*EXTRACT*:
Contraception is another element of women’s health that we approach in these telephone and e-consultations and is another aspect of healthcare which has been impacted on due to Covid-19. For a myriad of reasons, from lack of funding, to coil fittings being cancelled, to women running out of the pill, to travel restrictions, contraception has been a struggle for some women. Therefore, it is unsurprising that abortion care would necessarily become part of the equation for women’s health. During these consultations we ask what contraception women would like to use after the abortion and we offer the combined and progesterone only pills as both long term and interim methods whilst women try and get an appointment for a LARC (Long Acting Reversible Contraceptive) if they so wish. It is simple really. If we don’t get women’s contraception right and even acknowledge that there is a problem with access during the pandemic, then women are going to need to access abortion services more and if that is the case, then accessing services should be safer and quicker for women. The Telemedicine consultations help to facilitate that.
My hope in writing this article and in your reading it, is not to change your opinions of whether you think abortion is right or wrong, (that’s quite a tough ask in just a 1000 words) but for you to consider the wider ranging consequences of Covid-19, beyond what has affected you. And to also consider that abortion care does not always fit the narrative in your head which has been constructed by years of conditioning and teen soap operas. In the short amount of time I have spent in abortion care I have seen all facets of the spectrum and all kinds of reasons why women wish to have an abortion. I think of the young woman who has yet to really begin her life and is not ready to be a mother. I think of the older woman who has already completed her family and feels another child is not right or even safe for her to have. I think of the woman who had such awful pregnancy sickness in her last two pregnancies that she had to be hospitalised. I think of the woman in an abusive relationship who cannot see a way out if she has her partner’s child. I see the woman who simply forgot to take the pill and I do not think she should have to compromise the rest of her life for one error and not be able to just move on, just like a man can. I see all these women and believe every one of them should be able to access safe abortion care, whatever extraordinary circumstances we are living in.

*SOURCE INFORMATION*:
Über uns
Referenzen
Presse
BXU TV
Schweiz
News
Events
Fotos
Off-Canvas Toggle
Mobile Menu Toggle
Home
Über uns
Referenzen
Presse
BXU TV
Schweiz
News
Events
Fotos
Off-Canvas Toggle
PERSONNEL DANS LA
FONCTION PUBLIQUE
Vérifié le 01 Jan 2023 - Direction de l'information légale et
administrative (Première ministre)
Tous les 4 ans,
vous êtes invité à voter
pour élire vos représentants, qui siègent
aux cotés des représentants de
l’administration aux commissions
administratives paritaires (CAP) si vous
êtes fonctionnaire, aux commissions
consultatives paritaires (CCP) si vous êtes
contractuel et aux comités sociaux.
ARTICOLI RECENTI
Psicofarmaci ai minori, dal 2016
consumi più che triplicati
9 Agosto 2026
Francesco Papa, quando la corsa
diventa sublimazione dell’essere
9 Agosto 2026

*ASSIGNED TASK A*:
Answer these from the article on abortion care during Covid-19:
(i) Which pills are offered as both long-term and interim methods?
(ii) What does LARC stand for?
(iii) Why was one woman hospitalized in her last two pregnancies?
*ASSIGNED TASK B*:
Decide whether each statement agrees with the article on abortion care during Covid-19. Answer yes or no, and quote the words that settle it.
(i) The writer hopes to change readers' opinions on whether abortion is right or wrong.
(ii) Travel restrictions are among the reasons given for contraception being a struggle.
(iii) The telemedicine consultations are said to make access to abortion services harder.
*ASSIGNED TASK C*:
Carry on the article on abortion care during Covid-19 with a short paragraph that picks up after its last sentence.

*EXERCISE RESPONSE A*:
(i) The combined and progesterone only pills.
(ii) Long Acting Reversible Contraceptive.
(iii) She had such awful pregnancy sickness.

*EXERCISE RESPONSE B*:
(i) No: "is not to change your opinions of whether you think abortion is right or wrong"
(ii) Yes: "to travel restrictions, contraception has been a struggle for some women"
(iii) No: "The Telemedicine consultations help to facilitate that."

*EXERCISE RESPONSE C*:
About the Author
Hi! I’m Anhya and I am a junior doctor living and working in Cornwall with a passion for women’s health, rights and ownership of their own bodies. I am a member of Doctors for Choice UK and am hoping to get involved in their social media working group over the coming year. I studied in London for 6 years, but the call of the sea and fresh air brought me back home. Whilst there are less opportunities to get involved in amazing charities like Ditch the Rag back in Cornwall, I’m determined to get the message out that equity in all aspects of women’s health, be it period poverty, abortion care, contraception, cervical smears etc are paramount in making a fairer, better society. When I’m not at work I can found wishing I were a mermaid at one our many amazing beaches or sitting with a pint in hand overlooking a pretty harbour, in my home county.